During the First World War, zeppelins and then airplanes launched attacks on British civilian spaces and populations. These actions were often met in public with horror and revulsion, characterized as violating fundamental ideas about the nature of warfare given their attacks on ‘defenceless women and children.’ Given their unprecedented nature, the British government had quickly to improvise a set of responses: should warnings be given? And of what sort? What should the public do when the bombs started falling in London or on the Eastern coast?  What kind of information should be available in the raid’s aftermath?  At the end of the First World War, nearly every state that aspired to participate on the world stage began the process of using the war's aerial experiences to invent what would be become known as ‘civil defence’ - a set of practices, apparatuses, and policies that would enable civilian populations to withstand warfare waged directly against them. In Britain, this was a process that began in secret in 1924 and, by the mid-1930s, became part of a new branch of the Home Office with the creation of the Air Raids Precautions Department. By the outbreak of the Second World War, an entirely new government office - the Ministry of Home Security- had taken over the functions of the HO ARP Department. Whilst placing the British case study in a trans-European framework, this talk shed light on the unique challenges facing an island nation suddenly vulnerable to war from the air and committed to keeping civil defence under civilian control.

The presentation is not available for copyright reasons.

Slavery and trafficking: Paul Knepper and Julia Laite

21 January 2015

Professor Paul Knepper, Professional of Criminology, Sheffield University

In the 1920s, the American representative convinced the Committee on the Traffic in Women and Children of the League of Nations to carry out the first worldwide inquiry into the problem. The inquiry, led by a team of Americans who used undercover investigators in 112 cities in 28 countries, had been controversial from the start. Publication of the final report in 1927 put the British Secretary General, Sir Eric Drummond, in a dilemma. The report contained a statement from a New York theatrical agent, referred to as 18-R, that he had trafficked 300 women into prostitution in Panama.  Charles Tuttle, a federal prosecutor in New York, demanded to know the man’s name, and when director of field investigations for the inquiry refused, Tuttle threatened to subpoena him before a grand jury. The statement originated from an interview with a jazz singer and part-time prostitute in Panama to an undercover investigator, and the League did not want to expose its methods, not to mention its credibility, in an American court. The case of 18-R not only examines British administration of the League, and the League’s campaign against the traffic, but the difficulty of defining trafficking.  Based on documents from archives in New York and Geneva, Professor Knepper examined the undercover interviews, correspondence between officials, and newspaper clippings to find out what Drummond decided to do.

Dr Julia Laite, Lecturer, Birkbeck, University of London

Debates in government about prostitution and trafficking policy have been some of the most ideologically fraught yet important discussions of the past few years.

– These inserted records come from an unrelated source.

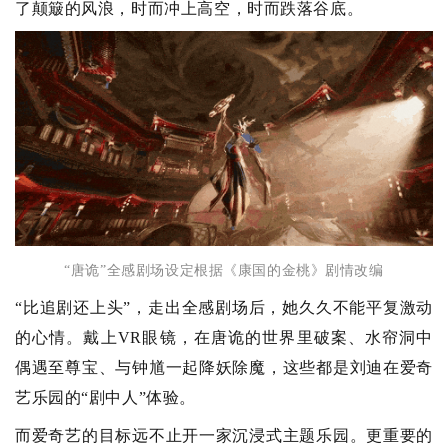
了颠簸的风浪，时而冲上高空，时而跌落谷底。
“唐诡”全感剧场设定根据《康国的金桃》剧情改编
“比追剧还上头”，走出全感剧场后，她久久不能平复激动
的心情。戴上VR眼镜，在唐诡的世界里破案、水帘洞中
偶遇至尊宝、与钟馗一起降妖除魔，这些都是刘迪在爱奇
艺乐园的“剧中人”体验。
而爱奇艺的目标远不止开一家沉浸式主题乐园。更重要的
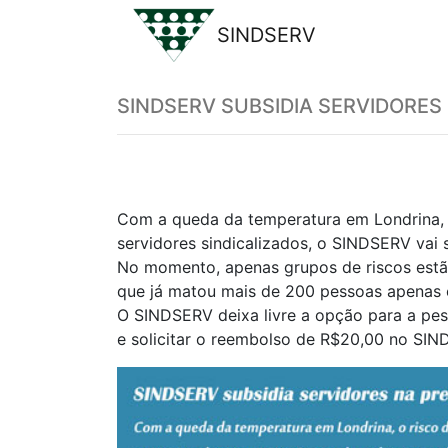
SINDSERV
Previous
SINDSERV SUBSIDIA SERVIDORES
Com a queda da temperatura em Londrina, 
servidores sindicalizados, o SINDSERV vai 
No momento, apenas grupos de riscos estã
que já matou mais de 200 pessoas apenas 
O SINDSERV deixa livre a opção para a pess
e solicitar o reembolso de R$20,00 no SIN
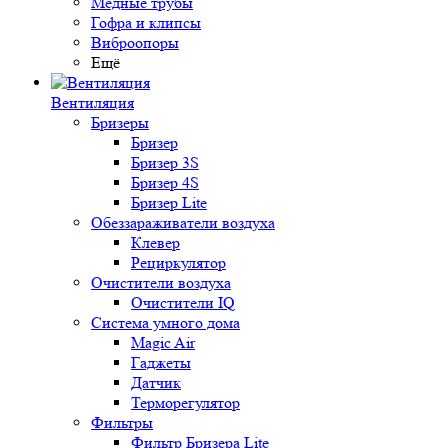
Медные трубы
Гофра и клипсы
Виброопоры
Ещё
Вентиляция
Бризеры
Бризер
Бризер 3S
Бризер 4S
Бризер Lite
Обеззараживатели воздуха
Клевер
Рециркулятор
Очистители воздуха
Очистители IQ
Система умного дома
Magic Air
Гаджеты
Датчик
Терморегулятор
Фильтры
Фильтр Бризера Lite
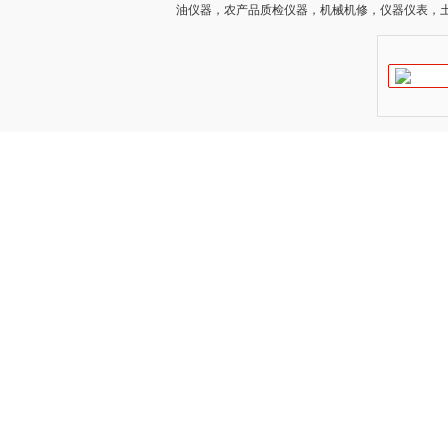
油仪器，农产品质检仪器，机械机修，仪器仪表，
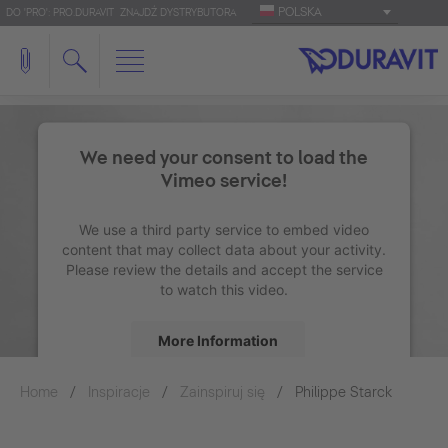
POLSKA
DO 'PRO': PRO.DURAVIT
ZNAJDŹ DYSTRYBUTORA
We need your consent to load the
Vimeo service!
We use a third party service to embed video
content that may collect data about your activity.
Please review the details and accept the service
to watch this video.
More Information
Home
Inspiracje
Zainspiruj się
Accept
Philippe Starck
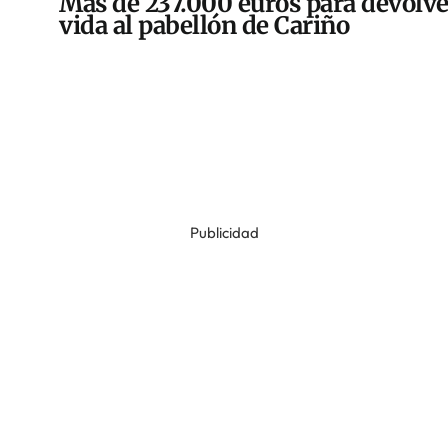
Más de 237.000 euros para devolve
vida al pabellón de Cariño
Publicidad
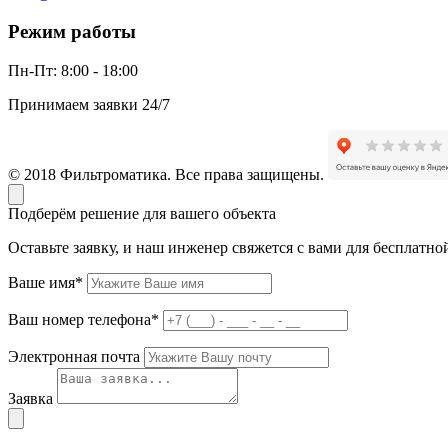
Режим работы
Пн-Пт:
8:00 - 18:00
Принимаем заявки 24/7
© 2018 Фильтроматика. Все права защищены.
Подберём решение для вашего объекта
Оставьте заявку, и наш инженер свяжется с вами для бесплатно
Ваше имя*
Ваш номер телефона*
Электронная почта
Заявка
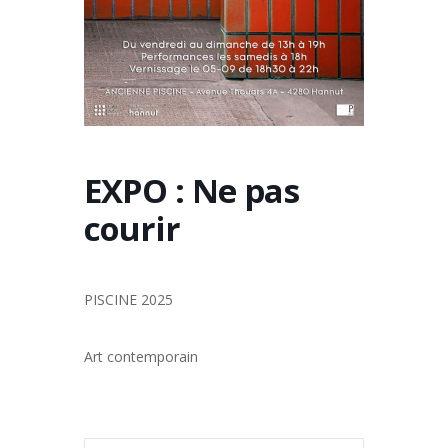
EXPO : Ne pas
courir
PISCINE 2025
Art contemporain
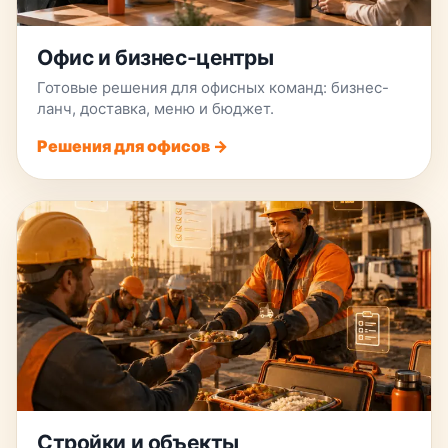
Офис и бизнес-центры
Готовые решения для офисных команд: бизнес-
ланч, доставка, меню и бюджет.
Решения для офисов →
Стройки и объекты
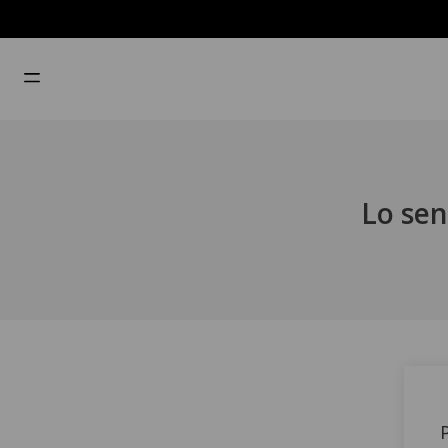
Lo sen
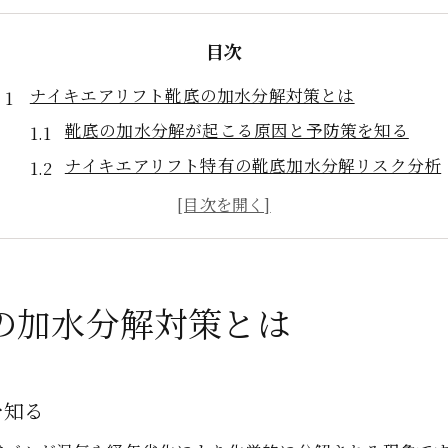
目次
ナイキエアリフト靴底の加水分解対策とは
靴底の加水分解が起こる原因と予防策を知る
ナイキエアリフト特有の靴底加水分解リスク分析
加水分解を防ぐ日常のお手入れと靴修理基礎知識
靴底加水分解時の初期対応と修理のタイミング
加水分解した靴底を長持ちさせるコツと習慣
靴修理で取り戻すエアリフトの履き心地
の加水分解対策とは
靴修理による履き心地回復のプロセスを紹介
加水分解靴底の靴修理で快適性を保つために
を知る
ナイキエアリフトの靴底修理で得られるメリット
靴修理後に実感できる履き心地の変化とは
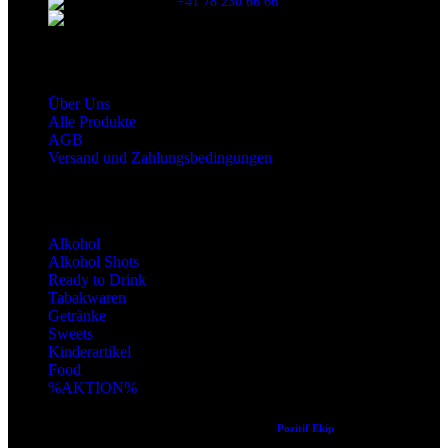
+41 78 230 66 66
snaxgmbh@gmail.com
Shop Service
Über Uns
Alle Produkte
AGB
Versand und Zahlungsbedingungen
Produktkategorien
Alkohol
Alkohol Shots
Ready to Drink
Tabakwaren
Getränke
Sweets
Kinderartikel
Food
%AKTION%
Copyright © 2024 Alle Rechte vorbehalten. Created by
Pozitif Ekip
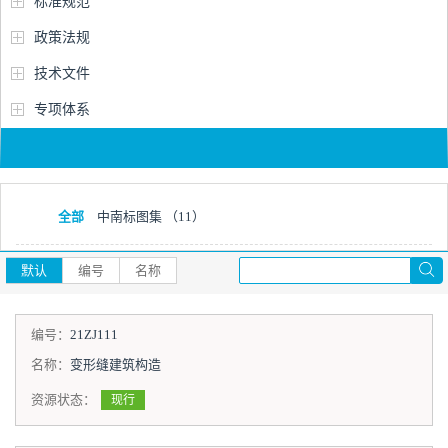
标准规范
政策法规
技术文件
专项体系
全部
中南标图集
（11）
默认
编号
名称
编号：
21ZJ111
名称：
变形缝建筑构造
资源状态：
现行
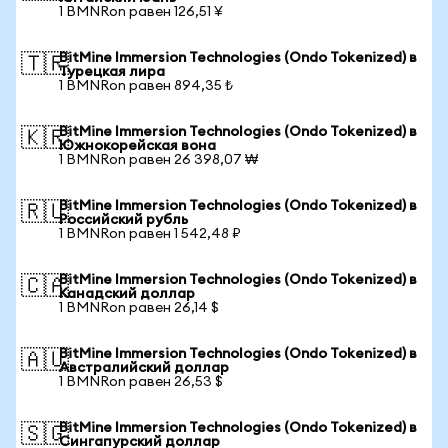
1 BMNRon равен 126,51 ¥
BitMine Immersion Technologies (Ondo Tokenized) в
🇹🇷
Турецкая лира
1 BMNRon равен 894,35 ₺
BitMine Immersion Technologies (Ondo Tokenized) в
🇰🇷
Южнокорейская вона
1 BMNRon равен 26 398,07 ₩
BitMine Immersion Technologies (Ondo Tokenized) в
🇷🇺
Российский рубль
1 BMNRon равен 1 542,48 ₽
BitMine Immersion Technologies (Ondo Tokenized) в
🇨🇦
Канадский доллар
1 BMNRon равен 26,14 $
BitMine Immersion Technologies (Ondo Tokenized) в
🇦🇺
Австралийский доллар
1 BMNRon равен 26,53 $
BitMine Immersion Technologies (Ondo Tokenized) в
🇸🇬
Сингапурский доллар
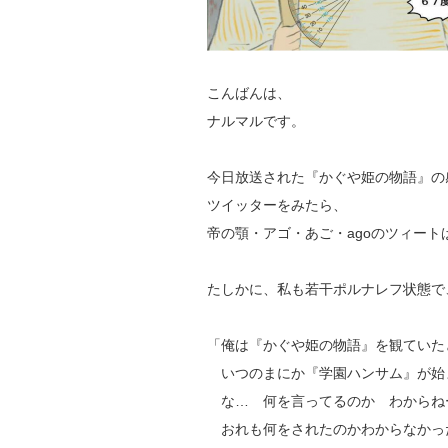
こんばんは、
ナルマルです。
今日放送された『かぐや姫の物語』の
ツイッターをみたら、
帝の顎・アゴ・あご・agoのツィート
たしかに、私も若干ポルナレフ状態で
「俺は『かぐや姫の物語』を観ていた
いつのまにか『学園ハンサム』が始
な… 何を言ってるのか わからね
おれも何をされたのかわからなかっ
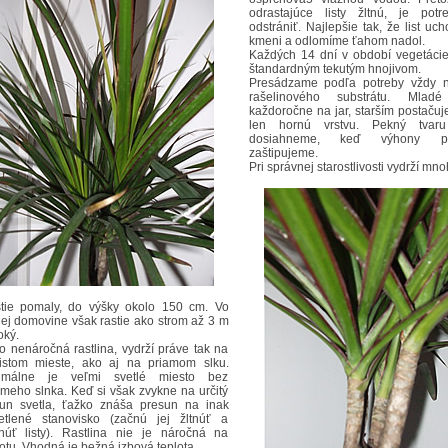
odrastajúce listy žltnú, je pot
odstrániť. Najlepšie tak, že list uc
kmeni a odlomíme ťahom nadol.
Každých 14 dní v období vegetáci
štandardným tekutým hnojivom.
Presádzame podľa potreby vždy n
rašelinového substrátu. Mladé 
každoročne na jar, starším postačuj
len hornú vrstvu. Pekný tvaru 
dosiahneme, keď výhony pra
zaštipujeme.
Pri správnej starostlivosti vydrží mno
tie pomaly, do výšky okolo 150 cm. Vo
jej domovine však rastie ako strom až 3 m
oký.
to nenáročná rastlina, vydrží práve tak na
nistom mieste, ako aj na priamom slku.
imálne je veľmi svetlé miesto bez
ameho slnka. Keď si však zvykne na určitý
sun svetla, ťažko znáša presun na inak
etlené stanovisko (začnú jej žltnúť a
núť listy). Rastlina nie je náročná na
lotu. Vhodná je bežná izbová teplota.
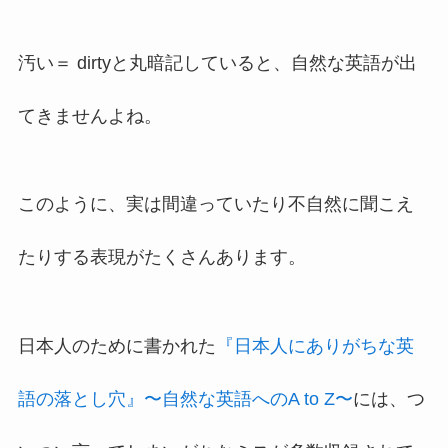
汚い＝ dirtyと丸暗記していると、自然な英語が出
てきませんよね。
このように、実は間違っていたり不自然に聞こえ
たりする表現がたくさんあります。
日本人のために書かれた
『日本人にありがちな英
語の落とし穴』〜自然な英語へのA to Z〜
には、つ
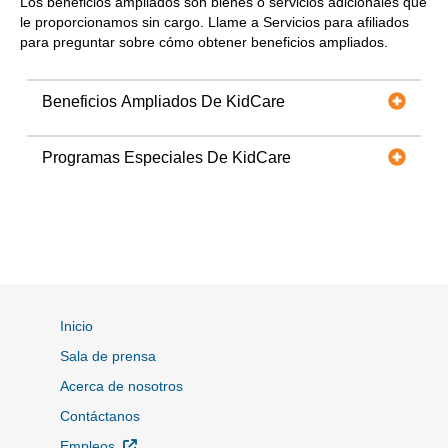
Los beneficios ampliados son bienes o servicios adicionales que
le proporcionamos sin cargo. Llame a Servicios para afiliados
para preguntar sobre cómo obtener beneficios ampliados.
Beneficios Ampliados De KidCare
Programas Especiales De KidCare
Inicio
Sala de prensa
Acerca de nosotros
Contáctanos
Sitio Externo
Empleos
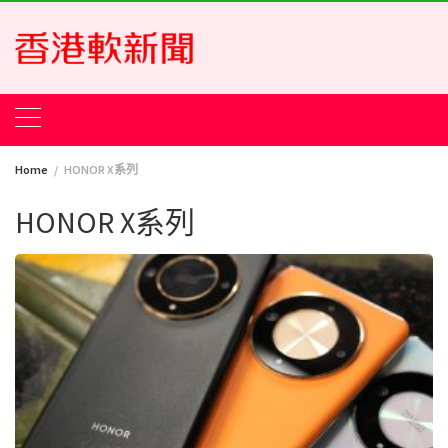
Skip
to
content
Home
HONOR X系列
HONOR X系列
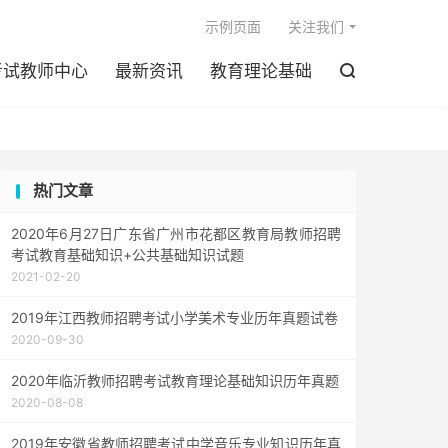

示例页面
关注我们
考试教师中心
最新资讯
教育理论基础

热门文章
2020年6月27日广东省广州市花都区教育局教师招聘
考试教育基础知识+公共基础知识试题
2021-02-20
2019年江西教师招聘考试小学美术专业历年真题试卷
2020-09-30
2020年临沂教师招聘考试教育理论基础知识历年真题
2020-08-08
2019年安徽省教师招聘考试中学音乐专业知识历年真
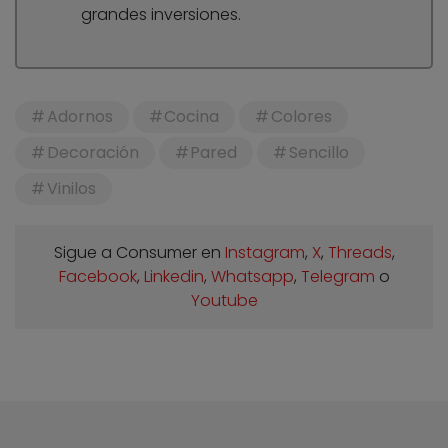
grandes inversiones.
Adornos
Cocina
Colores
Decoración
Pared
Sencillo
Vinilos
Sigue a Consumer en
Instagram
,
X
,
Threads
,
Facebook
,
Linkedin
,
Whatsapp
,
Telegram
o
Youtube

New proposals to combat trafficking and prostitution through the rhetoric of ‘modern slavery’ have sparked some serious controversies over the way we respond to both phenomena. Some politicians have presented the criminalization of clients as a key ‘feminist’ approach; while others suggest stronger measures need to be put in place to punish ‘traffickers’. Dr Laite considered the surprisingly long history of these debates in Britain. It will examine the way that in many cases, criminalization made things far worse. She also highlighted some positive steps that have been taken, and some old ideas that might prove very useful when making new policies.